Item 1.01. Entry into a Material Definitive Agreement.
On September 30, 2021, FreedomRoads, LLC (the “Floor Plan Borrower”), an indirect subsidiary of Camping World Holdings, Inc. (the “Company” or “our”), Bank of America, N.A., as administrative agent and letter of credit issuer, and JP Morgan Chase Bank, N.A., as syndication agent, and the other lenders party thereto, entered into an eighth amended and restated credit agreement (the “Floor Plan Facility Amendment”), which amended and restated the previous seventh amended and restated credit agreement, as amended, governing our floor plan facility (the “Existing Floor Plan Facility” and, as amended, the “Floor Plan Facility”) entered into with Bank of America, N.A., as administrative agent, and other lenders party thereto, as amended from time to time.

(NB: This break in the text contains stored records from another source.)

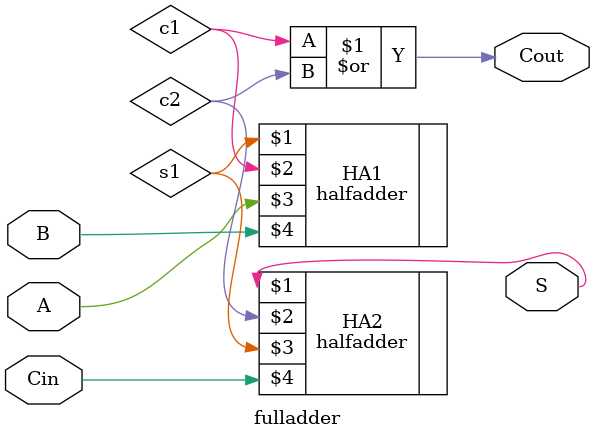
<source format=v>

module fulladder(S, Cout, A, B, Cin);
	output S, Cout;
	input A, B, Cin;
	wire c1, c2, s1;
	halfadder HA1(s1, c1, A, B);
	halfadder HA2(S, c2, s1, Cin);
	or o1(Cout, c1, c2);
endmodule

</source>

Since 2005, the Company has used the Floor Plan Facility to finance substantially all of its new and certain of its used RV inventory. The Floor Plan Facility also provides for a revolving line of credit (the “Revolving Credit Loans”), the proceeds of which may be used for general corporate purposes.
Pursuant to the Floor Plan Facility Amendment, the Floor Plan Facility allows the Floor Plan Borrower to borrow (a) up to $1.70 billion under a floor plan facility, an increase from $1.38 billion under the Existing Floor Plan Facility, (b) up to $30.0 million under a letter of credit facility, an increase from $15.0 million under the Existing Floor Plan Facility, and (c) up to a maximum amount outstanding of $70.0 million under the revolving line of credit, an increase from $42.0 million under the Existing Floor Plan Facility. The Floor Plan Facility Amendment removes the $3.0 million quarterly reduction in the maximum amount outstanding under the revolving line of credit under the Existing Floor Plan Facility. The Floor Plan Facility Amendment also includes an accordion feature allowing the Floor Plan Borrower, at its option, to increase the aggregate amount of the floor plan facility in $50 million increments up to a maximum amount of $200 million. In addition, the maturity of the Floor Plan Facility was extended to September 30, 2026.
Pursuant to the Floor Plan Facility Amendment, the Floor Plan Facility may continue to be used to finance (i) up to 100% of the Company’s new RV inventory and (ii) various percentages of the Company’s used RV inventory, as determined by reference to the most recently published National Automobile Dealers Association RV Industry Appraisal Guide. Additionally, the Company may borrow, repay and reborrow Revolving Credit Loans for general corporate purposes.
Pursuant to the Floor Plan Facility Amendment, at the Company’s option, the floor plan notes payable, and borrowings for letters of credit, in each case, under the Floor Plan Facility bear interest at a rate per annum equal to the floating Bloomberg Short-Term Bank Yield Index rate (“BSBY”) plus the applicable rate of 1.90% to 2.50% determined based on the Floor Plan Borrower’s consolidated current ratio, or, the base rate plus the applicable rate of 0.40% to 1.00% determined based on the Floor Plan Borrower’s consolidated current ratio.
Borrowings under our Floor Plan Facility for Revolving Credit Loans will now bear interest at a rate per annum equal to, at our option, either: (a) a floating BSBY rate, plus 2.25%, in the case of floating BSBY rate loans, or (b) a base rate determined by reference to the greatest of: (i) the federal funds rate plus 0.50%, (ii) the prime rate published by Bank of America, N.A. and (iii) the floating BSBY rate plus 1.75%, plus 0.75%, in the case of base rate loans.
The Floor Plan Facility Amendment contains certain events of default, including payment defaults, failure to perform or observe covenants, cross-defaults with certain other events of default in connection with our other indebtedness, a change of control or certain bankruptcy events, among others. Additionally, Floor Plan Facility Amendment includes provisions for the replacement of the BSBY rate with another benchmark rate when certain conditions are met.
Borrowings under the Floor Plan Facility will continue to be guaranteed by FreedomRoads Intermediate Holdco, LLC (the direct parent of the Floor Plan Borrower) and certain subsidiary guarantors (collectively, the “Guarantors”). These floor plan arrangements grant the administrative agent a first priority security interest in all of the property of the Floor Plan Borrower and the Guarantors, the financed RVs and the related sales proceeds.
This summary of the Floor Plan Facility Amendment does not purport to be a complete description and is qualified in its entirety by reference to the full text of the Floor Plan Facility Amendment, which is filed as Exhibit 10.1 to this Current Report on Form 8-K.
Item 2.03. Creation of a Direct Financial Obligation or an Obligation under an Off-Balance Sheet Arrangement of a Registrant.
The foregoing disclosure in Item 1.01 hereof is incorporated by reference into this Item 2.03.